━━━ Texto mostrado
Las plagas urbanas pueden estar constituidas por insectos, roedores y otros que pueden afectar la salud de la población actuando como vectores para transmisión de enfermedades, alergias, picaduras, etc., así como ocacionar daños materiales a las estructuras de las viviendas e instalasciones.
La existencia de lugares donde puedan encontrar comida, agua y refugio, a esto le llamamos Triángulo de Supervivencia, estas son las condiciones ambientales adecuadas para su desarrollo, tales como: los vertederos incontrolados, la acumulación de agua, basura, escombros, remanentes, alcantarillas, tapas de desagüe sin sellar, zonas húmedas, áreas con poca iluminación, grietas, hendiduras, etc., son focos apropiados para el desarrollo de estas plagas.
━━━━━━
**Instrucción de trabajo 1:**
Resume en dos oraciones el texto sobre plagas urbanas.
**Instrucción de trabajo 2:**
Escribe la parte que sigue del texto sobre plagas urbanas, a partir de su última oración.
Las entradas son material aparte y no forman parte del texto sobre plagas urbanas.
━━━ Material proporcionado
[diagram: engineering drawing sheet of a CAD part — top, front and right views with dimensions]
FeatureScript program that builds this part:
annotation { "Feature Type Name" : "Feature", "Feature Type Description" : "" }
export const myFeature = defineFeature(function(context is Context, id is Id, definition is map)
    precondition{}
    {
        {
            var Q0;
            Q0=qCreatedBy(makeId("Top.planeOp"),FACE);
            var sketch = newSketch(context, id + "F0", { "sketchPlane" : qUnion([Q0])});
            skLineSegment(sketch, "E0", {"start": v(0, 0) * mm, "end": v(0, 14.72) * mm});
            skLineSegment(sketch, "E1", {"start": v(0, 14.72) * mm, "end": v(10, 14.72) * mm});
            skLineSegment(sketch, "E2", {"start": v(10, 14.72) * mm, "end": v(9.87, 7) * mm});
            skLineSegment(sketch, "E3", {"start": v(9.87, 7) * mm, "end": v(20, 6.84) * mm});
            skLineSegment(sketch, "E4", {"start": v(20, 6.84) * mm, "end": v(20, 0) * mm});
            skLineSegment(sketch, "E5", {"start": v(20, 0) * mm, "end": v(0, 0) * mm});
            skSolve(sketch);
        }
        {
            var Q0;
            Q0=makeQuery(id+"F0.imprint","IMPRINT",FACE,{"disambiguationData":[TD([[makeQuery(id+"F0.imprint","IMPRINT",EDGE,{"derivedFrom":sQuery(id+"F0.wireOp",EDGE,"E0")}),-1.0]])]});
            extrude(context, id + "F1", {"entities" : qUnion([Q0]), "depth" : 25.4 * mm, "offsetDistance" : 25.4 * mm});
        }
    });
━━━━━━
**Espacio de respuesta 1:**
Las plagas urbanas, como insectos y roedores, pueden afectar la salud de la población como vectores de enfermedades, alergias y picaduras, y también causar daños materiales a viviendas e instalaciones. Se desarrollan donde encuentran comida, agua y refugio, lo que se llama Triángulo de Supervivencia, y lugares como vertederos incontrolados, basura acumulada, alcantarillas, zonas húmedas o grietas son focos apropiados para ellas.

**Espacio de respuesta 2:**
Preventivas: Limpieza, higiene y saneamiento. La primera medida y más eficaz es la de eliminar y evitar la creación de lugares que actúen como focos para el desarrollo de plagas.
Métodos pasivos: Barreras físicas que mantengan las áreas o instalaciones poco accesibles para la plaga y dificulten lo más posible el refugio y alineamiento de las mismas.
Métodos activos: Métodos físicos y mecánismos: Estaciones cebaderas y de pega, lámparas electrocutadoras y lámparas de láminas engomadas.